Synopsis: An unknown body lies on the autopsy table of father and son coroners, but as they begin cutting away the layers of skin, the mystery of her identity grows.
Director: André Øvredal
Starring: Brian Cox, Emile Hirsh, Olwen Kelly
Review: The Autopsy of Jane Doe was on my ‘to watch’ list long before it was released and I was so excited to finally see it (then do a rewatch for this review!). I didn’t know what to expect and made sure I avoided too many spoiler-filled reviews before seeing it. And what a joy! After far too many naf, gimmick-filled, generic horrors, here is something different which I genuinely enjoyed.
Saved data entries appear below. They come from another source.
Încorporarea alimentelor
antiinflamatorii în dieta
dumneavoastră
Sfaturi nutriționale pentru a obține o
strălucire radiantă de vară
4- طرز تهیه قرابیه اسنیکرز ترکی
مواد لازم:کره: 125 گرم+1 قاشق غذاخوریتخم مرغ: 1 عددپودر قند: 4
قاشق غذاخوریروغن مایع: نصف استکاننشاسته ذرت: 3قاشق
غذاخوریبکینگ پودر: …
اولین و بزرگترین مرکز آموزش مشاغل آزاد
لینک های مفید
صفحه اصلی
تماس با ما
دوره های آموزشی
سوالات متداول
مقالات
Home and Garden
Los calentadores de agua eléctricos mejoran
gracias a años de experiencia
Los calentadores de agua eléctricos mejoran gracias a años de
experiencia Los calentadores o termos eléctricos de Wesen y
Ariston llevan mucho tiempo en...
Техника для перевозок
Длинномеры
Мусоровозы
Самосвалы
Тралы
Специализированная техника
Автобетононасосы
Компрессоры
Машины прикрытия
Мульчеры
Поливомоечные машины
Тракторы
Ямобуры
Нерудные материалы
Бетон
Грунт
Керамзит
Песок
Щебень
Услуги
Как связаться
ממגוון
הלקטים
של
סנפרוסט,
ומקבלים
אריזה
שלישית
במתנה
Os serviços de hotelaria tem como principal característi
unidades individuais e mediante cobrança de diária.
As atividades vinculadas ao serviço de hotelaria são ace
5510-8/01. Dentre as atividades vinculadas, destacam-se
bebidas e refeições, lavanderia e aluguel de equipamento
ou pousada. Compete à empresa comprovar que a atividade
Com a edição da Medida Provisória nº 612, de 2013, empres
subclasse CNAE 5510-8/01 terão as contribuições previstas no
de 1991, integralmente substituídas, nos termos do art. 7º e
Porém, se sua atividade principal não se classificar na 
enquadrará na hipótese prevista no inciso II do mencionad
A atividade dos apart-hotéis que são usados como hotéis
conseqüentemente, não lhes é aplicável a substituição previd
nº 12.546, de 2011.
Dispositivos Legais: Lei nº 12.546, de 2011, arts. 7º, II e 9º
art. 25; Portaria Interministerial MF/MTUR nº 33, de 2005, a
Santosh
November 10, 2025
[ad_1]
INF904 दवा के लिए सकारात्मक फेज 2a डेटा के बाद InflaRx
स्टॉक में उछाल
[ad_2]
The film builds atmosphere slowly, from the opening scenes where a body is found to the underground mortuary where most of the film is set. There is plenty of ‘watch from behind the cushion’ moments with jumpy frights and tension-filled hiding out which are the making of any good horror film. There’s also the mystery aspect of who this ‘Jane Doe’ actually is which takes up quite a bit of the film. It’s uncovered slowly, with new details being revealed with each slice of the coroner’s scalpel and is a reflection on the editing that these sections didn’t drag or slow down the pacing of the movie.
There are a number of creepy and unsettling scenes and kudos must be paid to Øvredal for making use of what I’m assuming was a relatively small space so effectively. The film is mostly set in the mortuary which gives it a good claustrophobic feel and means the characters don’t have that many places to hide when trouble comes knocking (or in this case ringing a little bell!). The autopsy itself feels very intimate and maybe a little gruesome for some viewers. A special mention to the music which adds to the atmosphere without being intrusive (some movies I’ve seen recently seem to rely on a heavy music score to tell viewers how to feel. That’s not the case here where the music adds to the story, without dominating).
I liked the father/son dynamic between Cox and Hirsh, although the relationship with the girlfriend and the ‘will the son follow into the family business’ storyline was a slight distraction from the main story for me and I don’t think the movie would have suffered had these not been included.
I’ve not seen much of Emile Hirsh but his work in this movie made me a fan and Brian Cox is, well Brian Cox, you don’t need me to say how good he is. Olwen Kelly doesn’t get a huge amount of action but does bring a level of malevolence to the scenes she is in.
Overall, I’d say this is likely to become a classic. It’s definitely made it onto my personal ‘Halloween Rewatch’ list.